Remediation

These actions actively run procedures in your cluster

Alert handling job

Playbook Action: alert_handling_job

Create a kubernetes job with the specified parameters

In addition, the job pod receives the following alert parameters as environment variables

ALERT_NAME

ALERT_STATUS

ALERT_OBJ_KIND - oneof pod/deployment/node/job/daemonset or None in case it's unknown

ALERT_OBJ_NAME

ALERT_OBJ_NAMESPACE (If present)

ALERT_OBJ_NODE (If present)

Add this to your Robusta configuration (Helm values.yaml):

customPlaybooks:
- actions:
  - alert_handling_job:
      command:
      - perl
      - -Mbignum=bpi
      - -wle
      - print bpi(2000)
      image: string
  triggers:
  - on_prometheus_alert: {}

The above is an example. Try customizing the trigger and parameters.

required:
image (str)

The job image.

command (str list)

The job command as array of strings

optional:
name (str) = robusta-action-job

Custom name for the job and job container.

namespace (str) = default

The created job namespace.

service_account (str)

Job pod service account. If omitted, default is used.

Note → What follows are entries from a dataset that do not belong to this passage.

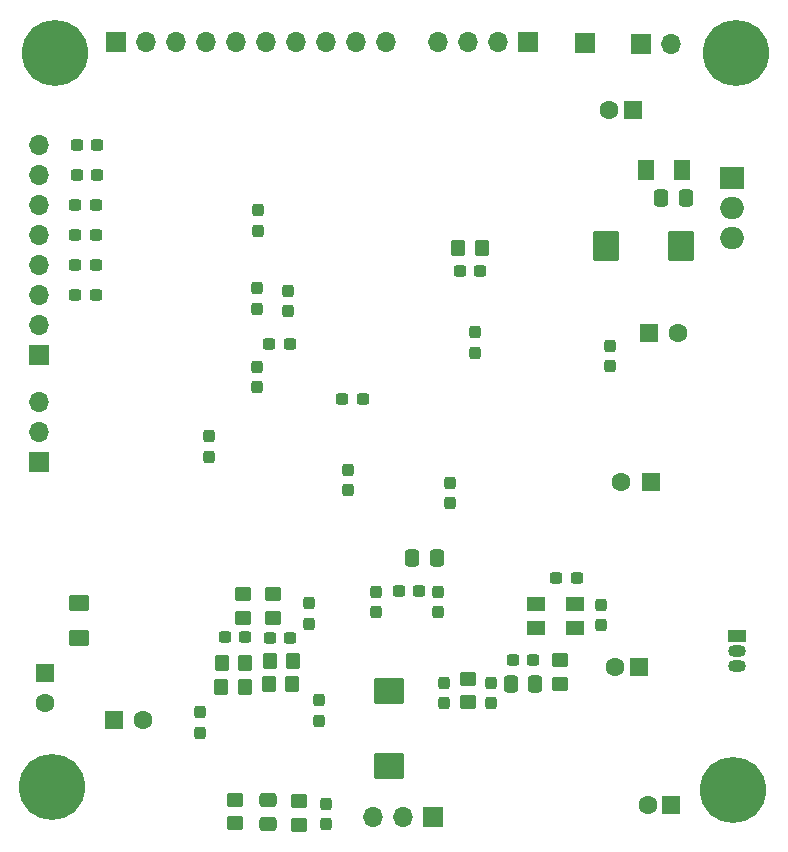
<source format=gbr>
%TF.GenerationSoftware,KiCad,Pcbnew,7.0.2*%
%TF.CreationDate,2023-11-02T12:22:51+01:00*%
%TF.ProjectId,stm_audio_board_V2,73746d5f-6175-4646-996f-5f626f617264,rev?*%
%TF.SameCoordinates,Original*%
%TF.FileFunction,Soldermask,Bot*%
%TF.FilePolarity,Negative*%
%FSLAX46Y46*%
G04 Gerber Fmt 4.6, Leading zero omitted, Abs format (unit mm)*
G04 Created by KiCad (PCBNEW 7.0.2) date 2023-11-02 12:22:51*
%MOMM*%
%LPD*%
G01*
G04 APERTURE LIST*
G04 Aperture macros list*
%AMRoundRect*
0 Rectangle with rounded corners*
0 $1 Rounding radius*
0 $2 $3 $4 $5 $6 $7 $8 $9 X,Y pos of 4 corners*
0 Add a 4 corners polygon primitive as box body*
4,1,4,$2,$3,$4,$5,$6,$7,$8,$9,$2,$3,0*
0 Add four circle primitives for the rounded corners*
1,1,$1+$1,$2,$3*
1,1,$1+$1,$4,$5*
1,1,$1+$1,$6,$7*
1,1,$1+$1,$8,$9*
0 Add four rect primitives between the rounded corners*
20,1,$1+$1,$2,$3,$4,$5,0*
20,1,$1+$1,$4,$5,$6,$7,0*
20,1,$1+$1,$6,$7,$8,$9,0*
20,1,$1+$1,$8,$9,$2,$3,0*%
G04 Aperture macros list end*
%ADD10RoundRect,0.237500X0.237500X-0.300000X0.237500X0.300000X-0.237500X0.300000X-0.237500X-0.300000X0*%
%ADD11C,5.600000*%
%ADD12R,2.000000X1.905000*%
%ADD13O,2.000000X1.905000*%
%ADD14R,1.500000X1.050000*%
%ADD15O,1.500000X1.050000*%
%ADD16R,1.700000X1.700000*%
%ADD17O,1.700000X1.700000*%
%ADD18RoundRect,0.237500X-0.237500X0.300000X-0.237500X-0.300000X0.237500X-0.300000X0.237500X0.300000X0*%
%ADD19RoundRect,0.237500X-0.300000X-0.237500X0.300000X-0.237500X0.300000X0.237500X-0.300000X0.237500X0*%
%ADD20RoundRect,0.250000X0.337500X0.475000X-0.337500X0.475000X-0.337500X-0.475000X0.337500X-0.475000X0*%
%ADD21R,1.600000X1.600000*%
%ADD22C,1.600000*%
%ADD23RoundRect,0.250000X0.350000X0.450000X-0.350000X0.450000X-0.350000X-0.450000X0.350000X-0.450000X0*%
%ADD24R,1.600000X1.300000*%
%ADD25RoundRect,0.237500X0.300000X0.237500X-0.300000X0.237500X-0.300000X-0.237500X0.300000X-0.237500X0*%
%ADD26RoundRect,0.250001X-0.462499X-0.624999X0.462499X-0.624999X0.462499X0.624999X-0.462499X0.624999X0*%
%ADD27RoundRect,0.250000X-0.450000X0.350000X-0.450000X-0.350000X0.450000X-0.350000X0.450000X0.350000X0*%
%ADD28RoundRect,0.250000X-1.025000X0.875000X-1.025000X-0.875000X1.025000X-0.875000X1.025000X0.875000X0*%
%ADD29RoundRect,0.250000X-0.350000X-0.450000X0.350000X-0.450000X0.350000X0.450000X-0.350000X0.450000X0*%
%ADD30RoundRect,0.250001X-0.624999X0.462499X-0.624999X-0.462499X0.624999X-0.462499X0.624999X0.462499X0*%
%ADD31RoundRect,0.250000X-0.337500X-0.475000X0.337500X-0.475000X0.337500X0.475000X-0.337500X0.475000X0*%
%ADD32RoundRect,0.250000X0.450000X-0.350000X0.450000X0.350000X-0.450000X0.350000X-0.450000X-0.350000X0*%
%ADD33RoundRect,0.250000X0.875000X1.025000X-0.875000X1.025000X-0.875000X-1.025000X0.875000X-1.025000X0*%
%ADD34RoundRect,0.250000X0.475000X-0.337500X0.475000X0.337500X-0.475000X0.337500X-0.475000X-0.337500X0*%
G04 APERTURE END LIST*
D10*
%TO.C,C36*%
X212393400Y-86910700D03*
X212393400Y-85185700D03*
%TD*%
D11*
%TO.C,H2*%
X245003000Y-112333000D03*
%TD*%
D12*
%TO.C,U3*%
X244877000Y-60471000D03*
D13*
X244877000Y-63011000D03*
X244877000Y-65551000D03*
%TD*%
D14*
%TO.C,U6*%
X245325000Y-99275000D03*
D15*
X245325000Y-100545000D03*
X245325000Y-101815000D03*
%TD*%
D16*
%TO.C,J4*%
X232457000Y-49069000D03*
%TD*%
%TO.C,J5*%
X192739000Y-48975000D03*
D17*
X195279000Y-48975000D03*
X197819000Y-48975000D03*
X200359000Y-48975000D03*
X202899000Y-48975000D03*
X205439000Y-48975000D03*
X207979000Y-48975000D03*
X210519000Y-48975000D03*
X213059000Y-48975000D03*
X215599000Y-48975000D03*
%TD*%
D11*
%TO.C,H4*%
X187599000Y-49887000D03*
%TD*%
%TO.C,H3*%
X245278000Y-49887000D03*
%TD*%
%TO.C,H1*%
X187324000Y-112058000D03*
%TD*%
D16*
%TO.C,J6*%
X186229000Y-84563000D03*
D17*
X186229000Y-82023000D03*
X186229000Y-79483000D03*
%TD*%
D16*
%TO.C,J7*%
X186229000Y-75455000D03*
D17*
X186229000Y-72915000D03*
X186229000Y-70375000D03*
X186229000Y-67835000D03*
X186229000Y-65295000D03*
X186229000Y-62755000D03*
X186229000Y-60215000D03*
X186229000Y-57675000D03*
%TD*%
D16*
%TO.C,J1*%
X237187000Y-49127000D03*
D17*
X239727000Y-49127000D03*
%TD*%
D16*
%TO.C,J2*%
X227633000Y-48975000D03*
D17*
X225093000Y-48975000D03*
X222553000Y-48975000D03*
X220013000Y-48975000D03*
%TD*%
D16*
%TO.C,J3*%
X219613000Y-114601000D03*
D17*
X217073000Y-114601000D03*
X214533000Y-114601000D03*
%TD*%
D18*
%TO.C,C25*%
X220543000Y-103238524D03*
X220543000Y-104963524D03*
%TD*%
D19*
%TO.C,C54*%
X189314500Y-67885000D03*
X191039500Y-67885000D03*
%TD*%
D18*
%TO.C,C7*%
X200657000Y-82378500D03*
X200657000Y-84103500D03*
%TD*%
D20*
%TO.C,C15*%
X241010500Y-62163000D03*
X238935500Y-62163000D03*
%TD*%
D21*
%TO.C,C13*%
X236498241Y-54733000D03*
D22*
X234498241Y-54733000D03*
%TD*%
D23*
%TO.C,R22*%
X203674999Y-103569000D03*
X201674999Y-103569000D03*
%TD*%
D24*
%TO.C,Y1*%
X228309000Y-96595000D03*
X231609000Y-96595000D03*
X231609000Y-98595000D03*
X228309000Y-98595000D03*
%TD*%
D25*
%TO.C,C63*%
X223603500Y-68346334D03*
X221878500Y-68346334D03*
%TD*%
D26*
%TO.C,D1*%
X237663500Y-59817000D03*
X240638500Y-59817000D03*
%TD*%
D27*
%TO.C,R15*%
X206063664Y-95711000D03*
X206063664Y-97711000D03*
%TD*%
D23*
%TO.C,R20*%
X203709665Y-101537000D03*
X201709665Y-101537000D03*
%TD*%
D21*
%TO.C,C29*%
X192583000Y-106401759D03*
D22*
X195083000Y-106401759D03*
%TD*%
D19*
%TO.C,C41*%
X201966500Y-99315004D03*
X203691500Y-99315004D03*
%TD*%
D25*
%TO.C,C9*%
X213643500Y-79177000D03*
X211918500Y-79177000D03*
%TD*%
D21*
%TO.C,C28*%
X186714241Y-102437000D03*
D22*
X186714241Y-104937000D03*
%TD*%
D19*
%TO.C,C56*%
X189314500Y-70431000D03*
X191039500Y-70431000D03*
%TD*%
D10*
%TO.C,C102*%
X234540000Y-76447500D03*
X234540000Y-74722500D03*
%TD*%
D28*
%TO.C,C26*%
X215838976Y-103913000D03*
X215838976Y-110313000D03*
%TD*%
D21*
%TO.C,C70*%
X237843000Y-73635759D03*
D22*
X240343000Y-73635759D03*
%TD*%
D27*
%TO.C,R3*%
X222541000Y-102901024D03*
X222541000Y-104901024D03*
%TD*%
D25*
%TO.C,C79*%
X218437500Y-95425000D03*
X216712500Y-95425000D03*
%TD*%
D29*
%TO.C,R19*%
X205761661Y-101409000D03*
X207761661Y-101409000D03*
%TD*%
D30*
%TO.C,D2*%
X189617000Y-96439500D03*
X189617000Y-99414500D03*
%TD*%
D10*
%TO.C,C10*%
X204781000Y-64941500D03*
X204781000Y-63216500D03*
%TD*%
%TO.C,C34*%
X220003000Y-95520500D03*
X220003000Y-97245500D03*
%TD*%
%TO.C,C61*%
X207321000Y-71753500D03*
X207321000Y-70028500D03*
%TD*%
D31*
%TO.C,C80*%
X219904500Y-92694000D03*
X217829500Y-92694000D03*
%TD*%
D25*
%TO.C,C66*%
X230030500Y-94385000D03*
X231755500Y-94385000D03*
%TD*%
D10*
%TO.C,C17*%
X224525000Y-104963524D03*
X224525000Y-103238524D03*
%TD*%
D19*
%TO.C,C62*%
X189314500Y-65339000D03*
X191039500Y-65339000D03*
%TD*%
%TO.C,C40*%
X205761163Y-99451000D03*
X207486163Y-99451000D03*
%TD*%
%TO.C,C57*%
X189432500Y-60267000D03*
X191157500Y-60267000D03*
%TD*%
D18*
%TO.C,C33*%
X209081000Y-96506500D03*
X209081000Y-98231500D03*
%TD*%
D27*
%TO.C,R16*%
X203488998Y-95711000D03*
X203488998Y-97711000D03*
%TD*%
D18*
%TO.C,C47*%
X210531999Y-113501500D03*
X210531999Y-115226500D03*
%TD*%
D19*
%TO.C,C55*%
X189426500Y-57727000D03*
X191151500Y-57727000D03*
%TD*%
D23*
%TO.C,R33*%
X223727000Y-66384334D03*
X221727000Y-66384334D03*
%TD*%
D32*
%TO.C,R23*%
X202808996Y-115127000D03*
X202808996Y-113127000D03*
%TD*%
D10*
%TO.C,C11*%
X204653000Y-78195500D03*
X204653000Y-76470500D03*
%TD*%
%TO.C,C14*%
X221013000Y-88023500D03*
X221013000Y-86298500D03*
%TD*%
D32*
%TO.C,R10*%
X230373000Y-103325000D03*
X230373000Y-101325000D03*
%TD*%
D21*
%TO.C,C76*%
X237006241Y-101881000D03*
D22*
X235006241Y-101881000D03*
%TD*%
D21*
%TO.C,C77*%
X239773000Y-113562241D03*
D22*
X237773000Y-113562241D03*
%TD*%
D20*
%TO.C,C67*%
X228259500Y-103322000D03*
X226184500Y-103322000D03*
%TD*%
D32*
%TO.C,R24*%
X208262996Y-115241000D03*
X208262996Y-113241000D03*
%TD*%
D10*
%TO.C,C44*%
X209908330Y-106429500D03*
X209908330Y-104704500D03*
%TD*%
D19*
%TO.C,C59*%
X189314500Y-62793000D03*
X191039500Y-62793000D03*
%TD*%
D18*
%TO.C,C64*%
X223163000Y-73552500D03*
X223163000Y-75277500D03*
%TD*%
D10*
%TO.C,C6*%
X204653000Y-71561500D03*
X204653000Y-69836500D03*
%TD*%
D33*
%TO.C,C4*%
X240633000Y-66257000D03*
X234233000Y-66257000D03*
%TD*%
D34*
%TO.C,C46*%
X205609004Y-115210500D03*
X205609004Y-113135500D03*
%TD*%
D19*
%TO.C,C16*%
X205738500Y-74575000D03*
X207463500Y-74575000D03*
%TD*%
D10*
%TO.C,C65*%
X233831000Y-96636500D03*
X233831000Y-98361500D03*
%TD*%
D18*
%TO.C,C45*%
X199896996Y-105748501D03*
X199896996Y-107473501D03*
%TD*%
D21*
%TO.C,C71*%
X238022241Y-86229000D03*
D22*
X235522241Y-86229000D03*
%TD*%
D10*
%TO.C,C32*%
X214771000Y-97233494D03*
X214771000Y-95508494D03*
%TD*%
D25*
%TO.C,C68*%
X228089500Y-101297000D03*
X226364500Y-101297000D03*
%TD*%
D23*
%TO.C,R21*%
X207693000Y-103377668D03*
X205693000Y-103377668D03*
%TD*%
M02*

</source>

restart_policy (str) = OnFailure

Job container restart policy

job_ttl_after_finished (int)

Delete finished job ttl (seconds). If omitted, jobs will not be deleted automatically.

notify (bool)

Add a notification for creating the job.

backoff_limit (int)

Specifies the number of retries before marking this job failed. Defaults to 6

active_deadline_seconds (int)

Specifies the duration in seconds relative to the startTime that the job may be active before the system tries to terminate it; value must be positive integer

Delete pod

Playbook Action: delete_pod

Deletes a pod

Add this to your Robusta configuration (Helm values.yaml):

customPlaybooks:
- actions:
  - delete_pod: {}
  triggers:
  - on_pod_crash_loop: {}

The above is an example. Try customizing the trigger and parameters.

No action parameters

This action can be manually triggered using the Robusta CLI:

robusta playbooks trigger delete_pod name=POD_NAME namespace=POD_NAMESPACE 

Delete job

Playbook Action: delete_job

Delete the job from the cluster

Add this to your Robusta configuration (Helm values.yaml):

customPlaybooks:
- actions:
  - delete_job: {}
  triggers:
  - on_job_failure: {}

The above is an example. Try customizing the trigger and parameters.

No action parameters

This action can be manually triggered using the Robusta CLI:

robusta playbooks trigger delete_job name=JOB_NAME namespace=JOB_NAMESPACE 

Alert on hpa reached limit

Playbook Action: alert_on_hpa_reached_limit

Notify when the HPA reaches its maximum replicas and allow fixing it.

Add this to your Robusta configuration (Helm values.yaml):

customPlaybooks:
- actions:
  - alert_on_hpa_reached_limit: {}
  triggers:
  - on_horizontalpodautoscaler_update: {}

The above is an example. Try customizing the trigger and parameters.

optional:
increase_pct (int) = 20

Increase the HPA max_replicas by this percentage.